En discutant avec eux, une envie nous vint de traiter de deux autres grandes figures mythiques, cette fois du fantastique : Dracula et Frankenstein. Immédiatement, Isabelle me demanda à lui laisser le grand vampire, auquel elle s’intéressait alors. Et tout naturellement, j’eus envie de me pencher sur le monstre de Frankenstein…

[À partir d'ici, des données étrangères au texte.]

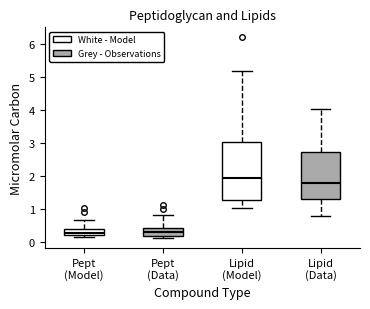

Which box has the highest median line?

Lipid (Model)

Enfin, « tout naturellement », c’est vite dit : très porté à la fois sur la fin du dix-neuvième et sur l’entre-deux-guerres, je n’avais pas particulièrement de compétences dix-huitiémistes — mais je pris cela comme un défi. Je me sentis très excité, en fait, par cet imaginaire qui s’ouvrait soudain devant moi : le romantisme, la première révolution industrielle, le gothique… Je me plongeai avec délice dans toute cette culture, lus des biographies de Percy Shelley et de Lord Byron par Maurois, me plongeai dans les vies tumultueuses de Mary Shelly, de Polidori ou de Claire Clairmont, étendis mon intérêt aux Lunar Men d’Erasmus Darwin, relus à la loupe le Frankenstein de 1831, découvris celui de 1818, dévorai quantité d’essais, allai même dénicher l’autobiographie du prétendu pirate John Trelawnay… Bref, ce fut pour moi l’occasion d’une plongée aussi rafraichissante qu’enrichissante dans plusieurs époques, avec le défi intellectuel de relier tout cela, de tisser les créateurs et la créature ensemble, si j’ose dire.

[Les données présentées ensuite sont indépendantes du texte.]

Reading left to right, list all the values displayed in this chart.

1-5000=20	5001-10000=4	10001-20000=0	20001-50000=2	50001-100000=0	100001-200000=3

Quelques années plus tard, je me rendis chez un illustrateur afin de récupérer chez lui des travaux autour des mythes lovecraftiens – nous préparions Les Nombreuses vies de Cthulhu (dont la réédition vient de sortir, sous le titre Cthulhu !). J’étais pas mal en avance, il faisait beau, je m’assis sur un banc dans un square et, ayant apporté pour l’offrir mon Frankenstein, je me mis à me relire. Je n’ai pas l’habitude de m’admirer dans le miroir de ma propre prose, promis, une fois un livre paru je ne le relis à nouveau que s’il faut effectuer une réédition… Mais cette fois, je me relu, avec l’œil neuf, le recul que procure le relatif oubli de ce que l’on a bien pu rédiger auparavant… Et dois-je l’avouer ? Il me sembla ‘achtement bien, ce petit livre ; certainement une des meilleures choses que j’avais jamais écrite, en fait.

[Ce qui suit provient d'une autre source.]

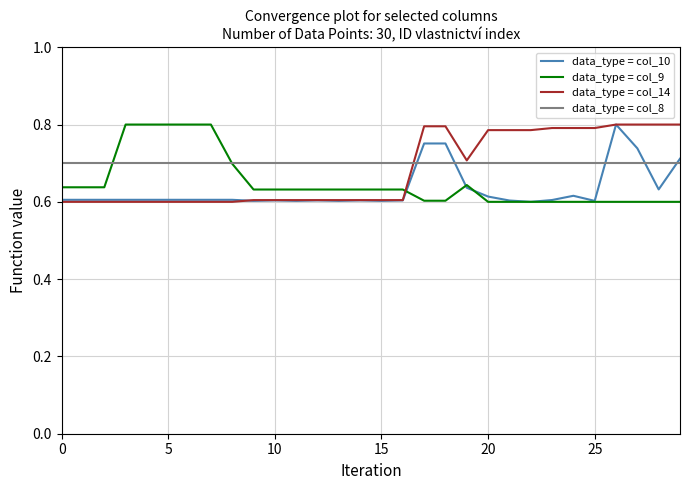

True or false: data_type = col_10 has more than 2 interior local peaks.

True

Alors voilà, l’an dernier comme nous cherchions s’il n’y aurait pas quelques anciens textes des Moutons électriques auxquels nous pourrions donner une nouvelle vie… je me souvins de mon Frankenstein, qui correspondrait sans doute bien à notre nouveau petit format. On allait fêter les 200 ans de la création du roman, parfait. Et puis tenez, le hasard faisant bien les choses, Mauméjean avait bossé sur Frankenstein pour une dramatique de France Culture : il me fit un excellent directeur littéraire pour cette réédition. Sous sa docte férule, je repris, retouchai, repeignai, augmentai un petit peuSur les traces de Frankenstein naquit ainsi. J’ai reçu les premiers exemplaires mardi dernier. Il sera en librairie début mai.